Strong portability: one artifact from simulation to field deployment.
Testability: each operator—AI, logic, I/O—is traceable and versioned.
Interoperability: EPs bridge to vendor stacks (CUDA/XRT/Level Zero/…).
Performance-per-watt: pick the optimal target without rewriting logic.
Toward certifiability: future ONNX safety profiles with timing/contract attributes for regulated domains.

Potential markets & applications

Industrial automation: deterministic control with embedded AI (vision-guided pick-and-place, inspection, condition monitoring).
Test & measurement: portable test recipes; I/O encoded as graph nodes; reproducible benches across vendors.
Robotics & AMRs: unified perception-control stacks, from prototype to fleet deployment.
Aerospace/defense: portable mission graphs; clear timing and I/O contracts.
Smart energy & utilities: edge anomaly detection with direct control over relays/meters.
Agritech: camera-based detection + actuator control on low-power SoCs.
Medical (non-diagnostic devices): embedded assistants and motor control with determinism.
Smart buildings & IoT: sensor fusion and actuation under tight energy budgets.

How it works at runtime

ONNX Runtime partitions the graph: AI parts to compute EPs; GO HW ops to the Hardware EP.
Each GO HW operator has formal inputs/outputs/attributes/contracts and maps to vendor APIs (CUDA, XRT/Vitis, oneAPI/Level Zero, etc.).
The result is one executable graph that orchestrates AI + logic + physical I/O.

Roadmap

Past: SOTA, Deep Learning Toolkit, Accelerator Toolkit.
Now: ONNX GO HW—hardware operators + dedicated EP.
v1: Raspberry Pi public demos.
Next: Jetson, Zynq, x86 real-time, safety-oriented profiles, buses (CAN/SPI/I²C), HIL.

Quick FAQ

What if a HW node isn’t supported on a target?
Configurable policy: explicit error or software fallback with clear diagnostics.

What if the hardware can’t meet the requested contract?
The runtime raises a contract violation; rescheduling or an alternative path can be selected.

Is this real-time capable?
GO HW operators carry timing/sync attributes. The EP maps to low-level primitives (timers, events, DMA) to reduce jitter; profiling/tracing is built-in.

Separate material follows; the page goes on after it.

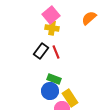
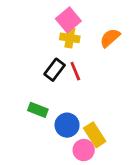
orange semicircle: (89, 18) -> (110, 38), moved
green rectangle: (54, 79) -> (38, 110), moved

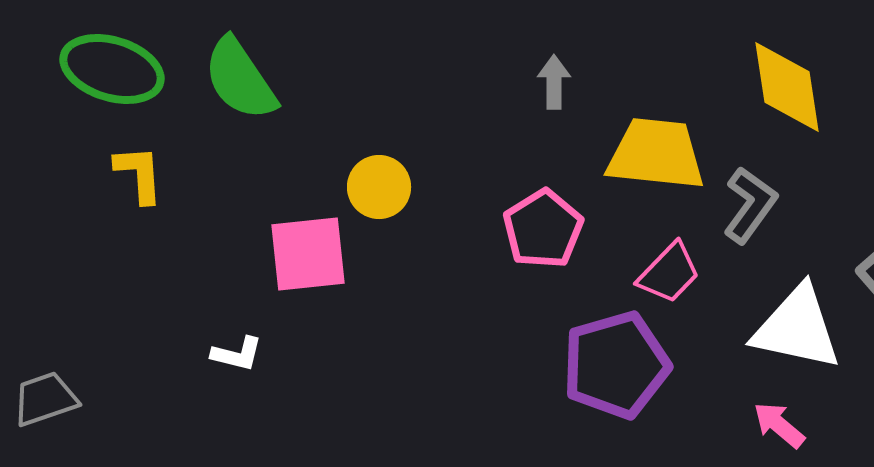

Does LabVIEW run on the device?
No. LabVIEW stays on the engineering station (design/validation). The device runs ONNX Runtime and the required EPs.

Call for partners

We are opening a technology door:

LabVIEW → ONNX as the design pipeline.
ONNX Runtime as the execution OS for graphs.
GO HW as the portable hardware language.

If you want to co-build Raspberry Pi demos, contribute targets, or bring vendor EPs, reach out:
hello@graiphic.io.

Resources:
ONNX ·
ONNX Runtime ·
Graiphic videos ·
Articles

Graiphic’s word: we’re doing this—and we’ll catalog the hardware

This isn’t a thought experiment. We will ship a working pipeline and maintain a public catalog of supported targets and features.
Rollout will be staged: CPU-only first, then common accelerators, then extended I/O stacks. Vendor EPs and community adapters are welcome.

Initial, non-exhaustive catalog (planned & staged)

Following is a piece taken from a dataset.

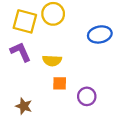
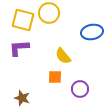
purple L-shape: (21, 52) -> (19, 48), turned -70
yellow semicircle: (52, 61) -> (63, 56), moved, turned 48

CPUs: x86-64 (Intel/AMD), ARM64 (Cortex-A53/A72/A76/Neoverse N-class).
SoCs (Edge/Linux): Raspberry Pi 5 (BCM2712), Raspberry Pi 4 (BCM2711), Rockchip RK3588/3566, NXP i.MX 8 family, TI Sitara AM62/AM64.
NVIDIA Jetson: Nano/Xavier/Orin families.
GPUs: NVIDIA (Turing/Ampere/Ada/Hopper), AMD (RDNA/CDNA via ROCm where available), Intel (Xe/ARC via oneAPI/Level Zero where available).
FPGAs/ACAP: AMD-Xilinx Zynq-7000 & Zynq UltraScale+ MPSoC, Versal; Intel Agilex/Stratix (via vendor toolchains).
VPUs/NPUs (edge accelerators): Intel Movidius Myriad X, Google Coral Edge TPU, NVDLA-based blocks, selected ARM NPUs where vendor bridges exist.
Buses & I/O: GPIO, I²C, SPI, UART, PWM, CAN (progressive enablement per target).